The keyword searches that bring people to Horrible Housewife are HORN-larious! <~ That word will make sense in a minute. Let me start things off and keep things clean by sharing some of the ‘normal’ keyword searches I get.
Star Wars baby shower
When should girls start to shave
Star Wars fabric
Sometimes I sit here and come up with ‘scenarios’ for the people who are Googling these phrases. We have the creepy old man, the pedophile, the horny teenager, and the adulterer. Buckle your seat belts as we go on a journey through the perverse minds of people around the world! (Just click the picture if you need it bigger.)
Perverts are like vampires, with those enchanted sunlight rings, walking among us and you don’t even know it! They are EVERYWHERE and sit at home ‘researching’ their preferred fantasy. Foot fetish? Check! Oral sex tips? Check! Neighbor in love with the wife next door? Check!
People be crazy!
People are looking for horny housewives
I had no idea there was a market for housewife porn when I started Horrible Housewife! I guess I could make some and prove to the world I really am the horniest housewife ever? Don’t people realize I wear a shirt, yoga pants, and a robe ALL DAY, every day? That has to be far from the sexy vision they have in their head.

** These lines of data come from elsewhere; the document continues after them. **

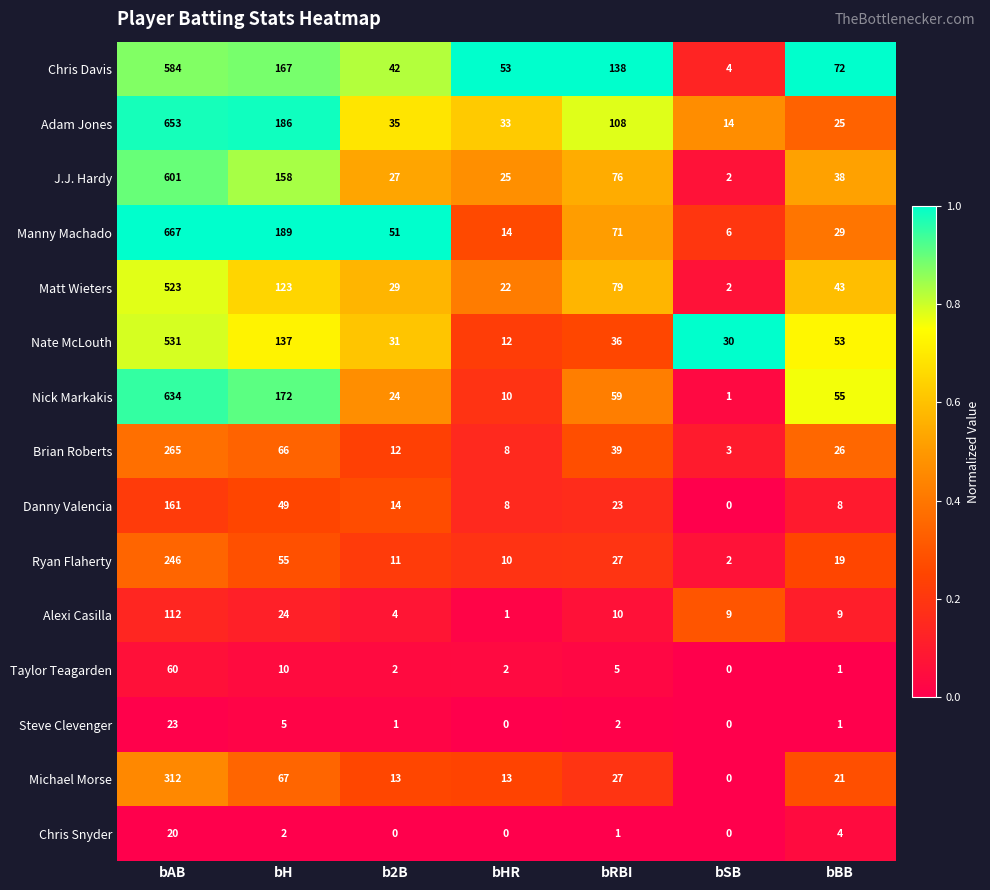

The Nick Markakis series shows 40 at b2B. True or false?

False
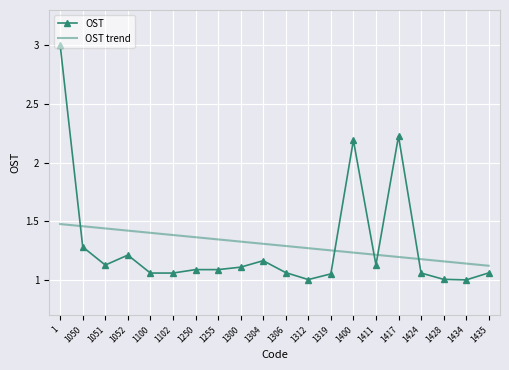

Rank the series at 1319 from lowest to highest value.

OST, OST trend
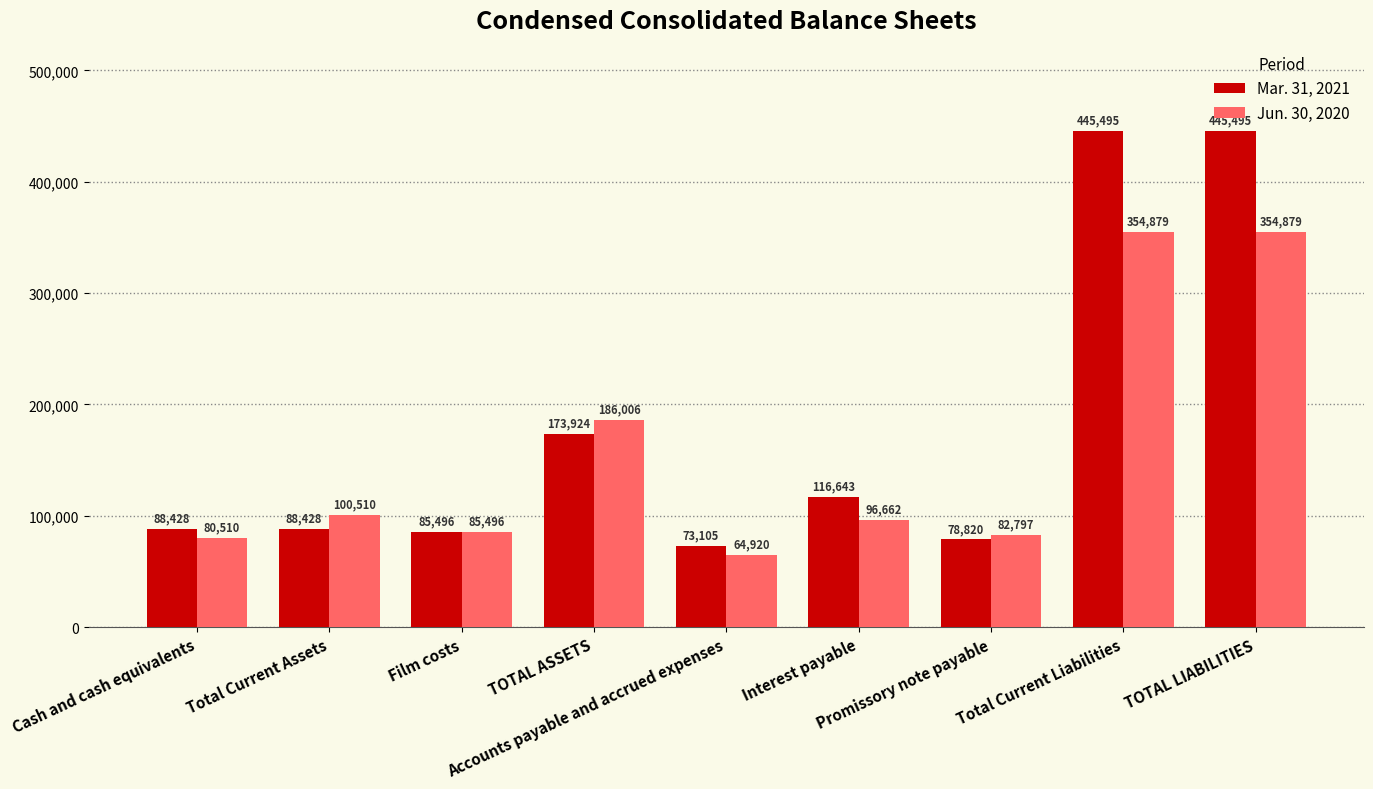

What is the difference between the maximum and minimum values in the Jun. 30, 2020 series?

289959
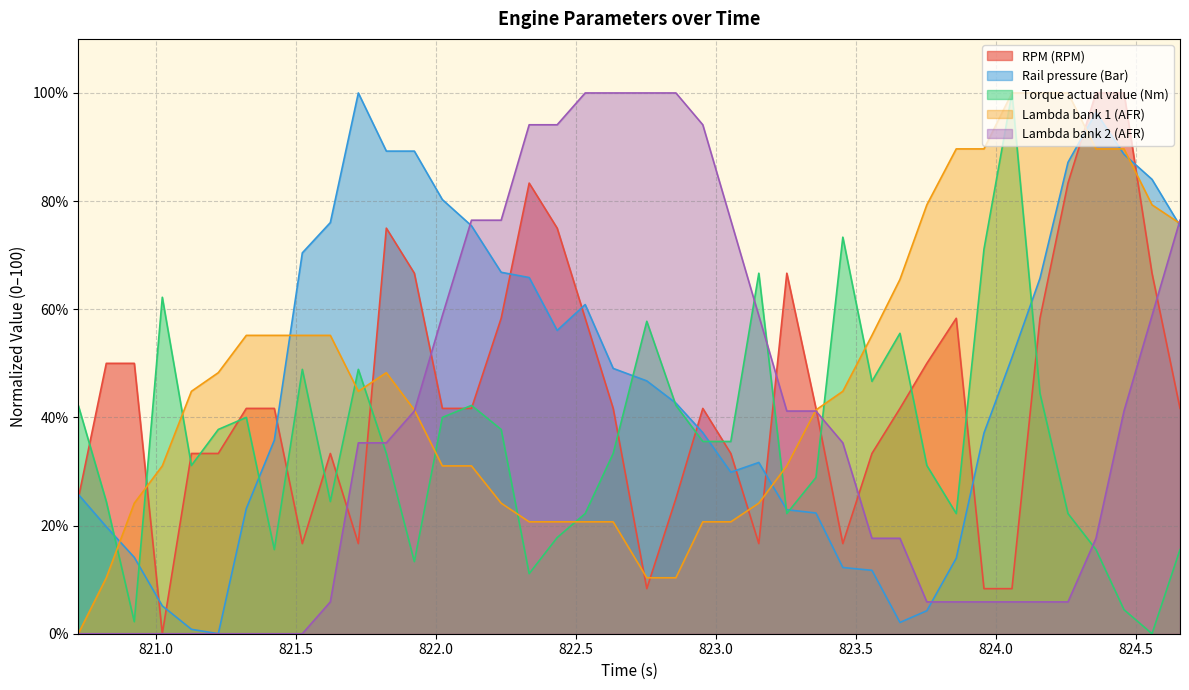

The value of Rail pressure (Bar) at 822.754 is 15.6. True or false?

False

This one cracks-me-up! I get hits on one of my BFFs’ name, Lindsay Decker, combined with dirty words all of the time! It is always something to do with her name and porn, or her name and naked. Apparently there is another Lindsay Decker out there that is into kinky, porn stuff; or Lindsay is just a closet freak. Hmm… I can totally see her having a secret sex side to her.
Multiple Sclerosis porn?
Multiple Sclerosis porn blows my mind! Seriously, who puts those two together? Is it the walker or the wheelchair that gets your blood racing? Do you have a hard time keeping it in your pants when you know she can’t run away because she is hooked up to an IV? Does my drop foot make my junk in the trunk will just the way you like it? Weirdos!